Shares of the IT colossus fell as much as 4.5% in early Mumbai trading after the company said revenue will increase 1% to 2.5% in the year through March 2024 — the slowest pace in six years. In July, it had already trimmed its forecast to a range of 1% to 3.5%. Analysts on average expected 5% growth.
Infosys, which employs hundreds of thousands, said it’ll halt student and graduate hiring to curtail expenditures. India’s second-largest software services exporter and global IT rivals such as Accenture Plc are struggling to maintain growth as corporations curtail expenditures to cope with higher interest rates and inflation.

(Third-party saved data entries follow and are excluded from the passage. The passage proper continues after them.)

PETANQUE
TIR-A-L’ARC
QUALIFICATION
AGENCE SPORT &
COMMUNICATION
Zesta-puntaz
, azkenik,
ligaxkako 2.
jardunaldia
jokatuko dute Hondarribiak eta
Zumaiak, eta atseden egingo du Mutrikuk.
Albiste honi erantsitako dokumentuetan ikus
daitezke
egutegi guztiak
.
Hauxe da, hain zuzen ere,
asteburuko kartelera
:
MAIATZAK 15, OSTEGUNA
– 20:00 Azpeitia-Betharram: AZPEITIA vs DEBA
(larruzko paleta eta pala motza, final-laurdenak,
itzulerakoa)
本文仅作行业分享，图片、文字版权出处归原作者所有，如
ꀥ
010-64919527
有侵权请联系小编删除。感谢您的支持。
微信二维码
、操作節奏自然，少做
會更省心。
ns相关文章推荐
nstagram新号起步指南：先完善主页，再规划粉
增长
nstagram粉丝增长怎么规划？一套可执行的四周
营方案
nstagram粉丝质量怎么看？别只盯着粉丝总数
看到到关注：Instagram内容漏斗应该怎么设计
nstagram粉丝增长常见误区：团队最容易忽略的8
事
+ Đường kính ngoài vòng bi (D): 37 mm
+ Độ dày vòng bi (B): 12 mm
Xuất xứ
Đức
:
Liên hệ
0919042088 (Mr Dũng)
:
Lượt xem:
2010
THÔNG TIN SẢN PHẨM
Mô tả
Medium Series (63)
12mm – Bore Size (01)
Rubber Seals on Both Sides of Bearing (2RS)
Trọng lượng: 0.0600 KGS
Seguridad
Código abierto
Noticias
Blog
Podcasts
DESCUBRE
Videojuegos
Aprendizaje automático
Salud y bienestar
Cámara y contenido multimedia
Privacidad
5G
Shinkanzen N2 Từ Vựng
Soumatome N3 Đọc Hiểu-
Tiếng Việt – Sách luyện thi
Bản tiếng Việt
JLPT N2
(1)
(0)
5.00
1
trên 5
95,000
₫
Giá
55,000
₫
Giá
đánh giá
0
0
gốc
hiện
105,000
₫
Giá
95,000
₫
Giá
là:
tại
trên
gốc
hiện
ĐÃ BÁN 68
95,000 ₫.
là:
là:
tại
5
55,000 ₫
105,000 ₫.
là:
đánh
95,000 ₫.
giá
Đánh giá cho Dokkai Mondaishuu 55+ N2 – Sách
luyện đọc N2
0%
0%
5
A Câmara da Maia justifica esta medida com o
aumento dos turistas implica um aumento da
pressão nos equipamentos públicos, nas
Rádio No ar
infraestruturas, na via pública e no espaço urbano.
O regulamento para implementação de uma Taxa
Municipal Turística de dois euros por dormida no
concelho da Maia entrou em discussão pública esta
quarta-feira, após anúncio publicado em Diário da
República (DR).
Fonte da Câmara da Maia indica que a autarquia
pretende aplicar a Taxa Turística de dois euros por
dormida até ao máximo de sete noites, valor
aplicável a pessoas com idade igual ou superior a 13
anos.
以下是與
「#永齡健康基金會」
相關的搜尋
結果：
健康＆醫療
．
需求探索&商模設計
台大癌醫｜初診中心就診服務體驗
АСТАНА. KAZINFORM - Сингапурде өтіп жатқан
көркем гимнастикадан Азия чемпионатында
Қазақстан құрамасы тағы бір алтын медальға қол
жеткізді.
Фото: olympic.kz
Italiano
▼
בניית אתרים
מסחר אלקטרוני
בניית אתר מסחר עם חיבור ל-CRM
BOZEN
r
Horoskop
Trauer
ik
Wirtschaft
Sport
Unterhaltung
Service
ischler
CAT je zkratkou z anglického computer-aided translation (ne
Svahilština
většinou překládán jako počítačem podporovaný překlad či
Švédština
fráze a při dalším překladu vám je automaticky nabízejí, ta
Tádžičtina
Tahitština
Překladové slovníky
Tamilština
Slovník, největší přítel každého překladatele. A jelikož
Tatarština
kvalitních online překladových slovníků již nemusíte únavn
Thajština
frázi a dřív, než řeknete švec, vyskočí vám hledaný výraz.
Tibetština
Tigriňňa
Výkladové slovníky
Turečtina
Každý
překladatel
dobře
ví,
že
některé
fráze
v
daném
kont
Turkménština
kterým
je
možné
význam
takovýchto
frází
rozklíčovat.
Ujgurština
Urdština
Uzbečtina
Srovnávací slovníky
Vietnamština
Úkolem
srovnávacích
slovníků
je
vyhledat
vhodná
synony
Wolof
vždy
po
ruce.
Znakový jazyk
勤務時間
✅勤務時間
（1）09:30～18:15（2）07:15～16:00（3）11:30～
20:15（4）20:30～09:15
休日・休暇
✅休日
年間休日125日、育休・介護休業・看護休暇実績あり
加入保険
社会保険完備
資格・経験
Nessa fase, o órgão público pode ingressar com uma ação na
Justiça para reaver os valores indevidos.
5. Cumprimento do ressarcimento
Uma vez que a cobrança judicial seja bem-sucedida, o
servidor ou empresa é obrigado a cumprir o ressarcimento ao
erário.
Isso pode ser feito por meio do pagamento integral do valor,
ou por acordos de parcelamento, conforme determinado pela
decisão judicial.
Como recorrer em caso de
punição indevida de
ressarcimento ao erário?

“Last year, we hired about 50,000 freshers, and in a way we hired ahead of demand predicted,” Chief Financial Officer Nilanjan Roy said Thursday at a press conference. Now with demand slowing down, Infosys has stopped going to campuses, he said. “We’ll monitor this every quarter and looking at our future projections and then accordingly decide when do we go back,” he said.
Infosys and local IT rivals including Tata Consultancy Services Ltd. and Wipro Ltd. combined employ millions and typically hire aggressively from the country’s technology universities. A slowdown in demand for software and IT projects across the planet is now putting pressure on India’s economy just as Prime Minister Narendra Modi pushes for the South Asian nation to elevate its status as a global tech powerhouse.
Infosys is committed to hiring those it has already given offers, Roy said. He said the company is training its fresh hires with skills in technologies such as generative artificial intelligence to pivot to new growth areas.
For the fiscal second quarter through September, net income rose 3.2% to 62.1 billion rupees ($746 million), Infosys said. Analysts estimated 62.7 billion rupees on average. Sales rose 6.7% to 389.94 billion rupees, the slowest pace in more than five years.
On Wednesday, larger rival TCS reported quarterly profit that narrowly missed estimates, saying customers are conserving cash to prepare for a difficult period ahead. It said companies are postponing projects in the US and beyond, citing an uncertain economic outlook.
Still, Bengaluru-based Infosys and rivals remain optimistic about the long-term prospects for India’s more than $245 billion software services sector as companies adopt new technologies such as generative AI.
“What we’re seeing in the environment today is different things. One, on the digital programs and on the discretionary work there’s a continuous attention by clients to reduce or to stop them,” Infosys Chief Executive Officer Salil Parekh said at a press conference. “On the other side, there’s a tremendous interest in cost efficiency, automation where we happen to have a huge advantage in the market.”
What Bloomberg Intelligence Says
Infosys’ near-term sales growth will likely be challenged as enterprise IT spending weakens, with next year probably flat to a low-single-digit gain in constant currency, well below its medium-term potential of high-single- to low-double-digit increases. Otherwise, Infosys is well positioned in IT services, showing a strong digital footprint with more than 60% of total sales coming from emerging technologies. We expect the revenue slowdown to be offset by lower head count this year from previous years, which could help maintain flat operating margin for the full year.